The aircraft carrier Abraham Lincoln must stay overseas while its replacement, the carrier Harry S. Truman, is down for maintenance, and flattop Gerald R. Ford is delayed, but the Navy’s fixing its readiness woes, Vice Chief of Naval Operations Adm. Bob Burke reported Friday.
Speaking at the annual Military Reporters and Editors conference at Navy League headquarters in Arlington, Virginia, he said the sea service has a “healthier surge force” of carriers and aircraft than it could summon only two years ago, with better training for the crews and more supplies and equipment to outfit the fleet.
Ordered by the Pentagon to shore up years of shoddy maintenance of its F-18 E/F Super Hornet and EA-18G Growler squadrons, Burke said the Navy hurdled the mandated 80 percent readiness rate and now is trying to sustain the gains.
Aided by commercial airline experts and ongoing efforts to modernize the Navy’s supply chain, Burke said the Navy “changed its process” and began rethinking how the sea service invests in new technologies, such as hypersonic weapons, long-range missiles, drones, lasers and “plug and play” technology for warships.
The state of the first-in-its-class flattop Ford sparked a war of words between U.S. lawmakers and Navy leaders this week, but Burke insisted Friday that shipyard crews and sailors have made “significant strides" to fix the “game changer” technology on the “incredibly complex” carrier.
He pointed out that it’s the first new carrier design in four decades but its crew would soon start the process of certifying its systems and getting it prepped to deploy overseas.
And it’s not as if there aren’t problems with the older fleet of Nimitz-class carriers. Five of those Norfolk-based flattops can’t be deployed now because they’re undergoing maintenance, although Burke announced Truman’s reported electrical glitches would be repaired in “weeks, not months."
He took a longer view of the readiness crunch, looking back two decades to operational schedules and budgets erected after the fall of the Berlin Wall in 1989. When U.S. forces went to war in 2001 in Afghanistan and later Iraq and other global hot spots, carrier aircraft performed many of the strike missions providing air support for the grunts on the ground.
Those missions wore out the jets and the carriers that brought them to battle, Burke said.
When lawmakers on Capitol Hill passed the Budget Control Act of 2011, they reduced the federal budget deficit but triggered so-called “sequestration” cuts that trimmed defense spending, including funds needed to mend and man carrier strike groups.
Continuing resolutions from Congress didn’t help, but an influx of funds beginning in 2017 began to help right the Navy fleet.
Going forward, Burke said that military planners with the combatant commands might need to take an “appetite suppressant” when they hunger for more carriers and submarines in their corner of the globe.
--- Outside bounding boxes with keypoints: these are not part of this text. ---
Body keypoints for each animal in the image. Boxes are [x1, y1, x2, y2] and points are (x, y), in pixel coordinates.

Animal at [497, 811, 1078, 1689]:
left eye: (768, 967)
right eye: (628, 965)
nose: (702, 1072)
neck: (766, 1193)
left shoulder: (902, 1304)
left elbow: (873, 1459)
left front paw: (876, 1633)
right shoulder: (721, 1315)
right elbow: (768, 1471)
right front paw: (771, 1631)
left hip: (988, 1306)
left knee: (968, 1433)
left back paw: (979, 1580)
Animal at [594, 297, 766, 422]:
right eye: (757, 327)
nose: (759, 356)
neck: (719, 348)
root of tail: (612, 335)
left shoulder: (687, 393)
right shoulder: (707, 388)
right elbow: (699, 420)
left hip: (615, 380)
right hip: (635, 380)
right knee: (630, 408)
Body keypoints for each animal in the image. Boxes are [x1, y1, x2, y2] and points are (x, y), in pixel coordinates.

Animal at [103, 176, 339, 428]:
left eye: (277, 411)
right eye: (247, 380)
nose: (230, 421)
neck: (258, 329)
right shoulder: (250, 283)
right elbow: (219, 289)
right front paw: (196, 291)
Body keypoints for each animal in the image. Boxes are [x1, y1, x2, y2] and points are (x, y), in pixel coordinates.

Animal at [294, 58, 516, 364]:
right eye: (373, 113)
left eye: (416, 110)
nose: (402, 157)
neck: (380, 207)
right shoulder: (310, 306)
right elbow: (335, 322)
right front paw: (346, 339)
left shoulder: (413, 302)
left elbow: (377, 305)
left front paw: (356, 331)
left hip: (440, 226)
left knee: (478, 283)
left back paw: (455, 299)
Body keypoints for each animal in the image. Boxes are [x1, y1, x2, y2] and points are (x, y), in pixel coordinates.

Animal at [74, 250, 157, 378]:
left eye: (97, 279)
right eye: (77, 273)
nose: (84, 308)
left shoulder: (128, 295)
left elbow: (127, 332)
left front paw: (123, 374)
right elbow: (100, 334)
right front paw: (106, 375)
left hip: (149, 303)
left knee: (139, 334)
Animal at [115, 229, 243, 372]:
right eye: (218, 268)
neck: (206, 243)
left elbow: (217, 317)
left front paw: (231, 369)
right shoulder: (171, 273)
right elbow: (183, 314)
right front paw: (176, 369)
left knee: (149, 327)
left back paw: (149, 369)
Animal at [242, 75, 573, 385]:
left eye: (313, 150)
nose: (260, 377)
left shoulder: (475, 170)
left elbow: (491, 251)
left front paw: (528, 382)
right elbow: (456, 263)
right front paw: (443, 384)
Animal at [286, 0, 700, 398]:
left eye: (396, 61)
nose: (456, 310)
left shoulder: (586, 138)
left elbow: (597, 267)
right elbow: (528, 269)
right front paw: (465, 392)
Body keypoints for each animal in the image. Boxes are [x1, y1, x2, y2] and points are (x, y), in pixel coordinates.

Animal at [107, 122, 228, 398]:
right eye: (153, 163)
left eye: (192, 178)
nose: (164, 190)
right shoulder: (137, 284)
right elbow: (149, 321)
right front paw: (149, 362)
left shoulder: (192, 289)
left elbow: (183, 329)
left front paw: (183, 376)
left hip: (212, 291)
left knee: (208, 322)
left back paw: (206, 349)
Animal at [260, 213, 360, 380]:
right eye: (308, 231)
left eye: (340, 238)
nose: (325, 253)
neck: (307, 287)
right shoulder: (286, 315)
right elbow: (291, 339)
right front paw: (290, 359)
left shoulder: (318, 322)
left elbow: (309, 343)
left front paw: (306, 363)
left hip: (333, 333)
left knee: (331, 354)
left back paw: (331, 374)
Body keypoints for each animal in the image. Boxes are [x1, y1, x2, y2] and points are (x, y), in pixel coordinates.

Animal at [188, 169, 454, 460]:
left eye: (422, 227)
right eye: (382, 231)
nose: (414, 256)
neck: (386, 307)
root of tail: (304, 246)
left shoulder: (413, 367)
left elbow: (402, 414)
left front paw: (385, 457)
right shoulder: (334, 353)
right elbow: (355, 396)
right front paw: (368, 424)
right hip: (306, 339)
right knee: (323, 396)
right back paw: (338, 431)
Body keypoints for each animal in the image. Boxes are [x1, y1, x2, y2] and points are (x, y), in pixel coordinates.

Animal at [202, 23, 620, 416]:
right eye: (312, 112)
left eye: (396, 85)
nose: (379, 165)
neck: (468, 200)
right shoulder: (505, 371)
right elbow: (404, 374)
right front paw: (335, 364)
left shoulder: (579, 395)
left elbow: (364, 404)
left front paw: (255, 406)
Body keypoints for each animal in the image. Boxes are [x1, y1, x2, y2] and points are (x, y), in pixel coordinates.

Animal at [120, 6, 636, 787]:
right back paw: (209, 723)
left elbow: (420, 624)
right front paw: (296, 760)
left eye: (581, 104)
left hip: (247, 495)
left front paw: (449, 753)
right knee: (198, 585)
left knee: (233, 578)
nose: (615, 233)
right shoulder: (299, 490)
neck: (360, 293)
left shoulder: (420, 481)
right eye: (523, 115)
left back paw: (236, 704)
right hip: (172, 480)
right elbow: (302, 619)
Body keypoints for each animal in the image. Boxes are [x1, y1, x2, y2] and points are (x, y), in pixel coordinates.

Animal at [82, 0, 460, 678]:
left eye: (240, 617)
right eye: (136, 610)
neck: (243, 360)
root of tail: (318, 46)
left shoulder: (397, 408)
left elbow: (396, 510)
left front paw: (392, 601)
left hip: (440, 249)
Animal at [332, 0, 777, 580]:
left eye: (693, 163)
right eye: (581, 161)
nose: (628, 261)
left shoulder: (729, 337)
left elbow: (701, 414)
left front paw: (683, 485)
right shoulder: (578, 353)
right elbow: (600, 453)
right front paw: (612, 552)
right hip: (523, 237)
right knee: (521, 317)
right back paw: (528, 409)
He said that both lawmakers and commanders have come to realize that the Navy’s current topline budget — if sustained at present levels — can support a Navy with 305 to 310 warships, not the 355-ship fleet once targeted by Congress and the Pentagon.
The focus now is on capabilities, what a fully-manned and supplied force can bring to a sea battle. It likely will be aided by new technology, including unmanned underwater vehicles that hunt for enemy mines and MQ-25 robot refuelers that promise to free Super Hornet strike fighters from their aerial gas station duties.
They’ll need all the help they can get from other services and federal agencies, overseas allies and private industry’s technological innovations because America’s potential enemies are catching up to the Navy, Burke warned.
Burke said he felt a “sense of urgency" based on his view that U.S. adversaries “have made up a lot of ground and are right behind us in the rear view mirror and in a lot of ways, many ways, they might be ahead of us.”
But Burke isn’t worried about the foundation of America’s naval power: the sailor.
The former chief of naval personnel before becoming the Navy’s 40th vice chief of naval operations on June 10, Burke spearheaded crucial reforms to the way the modern sea service recruits, trains and retains its labor force.
His Sailor 2025 initiatives revamped a personnel system that hadn’t been changed in some areas since the 1850s. Those innovations included 24/7 call centers to help frustrated service members and their families cut through red tape and new programs to advance sailors faster in their careers.
The typical recruit today is older than in past generations — 21 ½ years old — and they’re reenlisting in record numbers. Last year, three out of every four first-tour sailors re-upped.
That’s double the historical average and occurred during a hot economy and increasing competition from the private sector and the other armed forces for their services, Burke said.
It’s still tough to fill billets for cryptologists and nuclear-trained sailors, but “surgical” incentive payments to keep qualified sailors and other perks have helped, he added.
But in the long run, Burke said, recruiting will be a challenge.
“We’re very concerned about the sustainability of a pool that’s just getting smaller and smaller,” said Burke.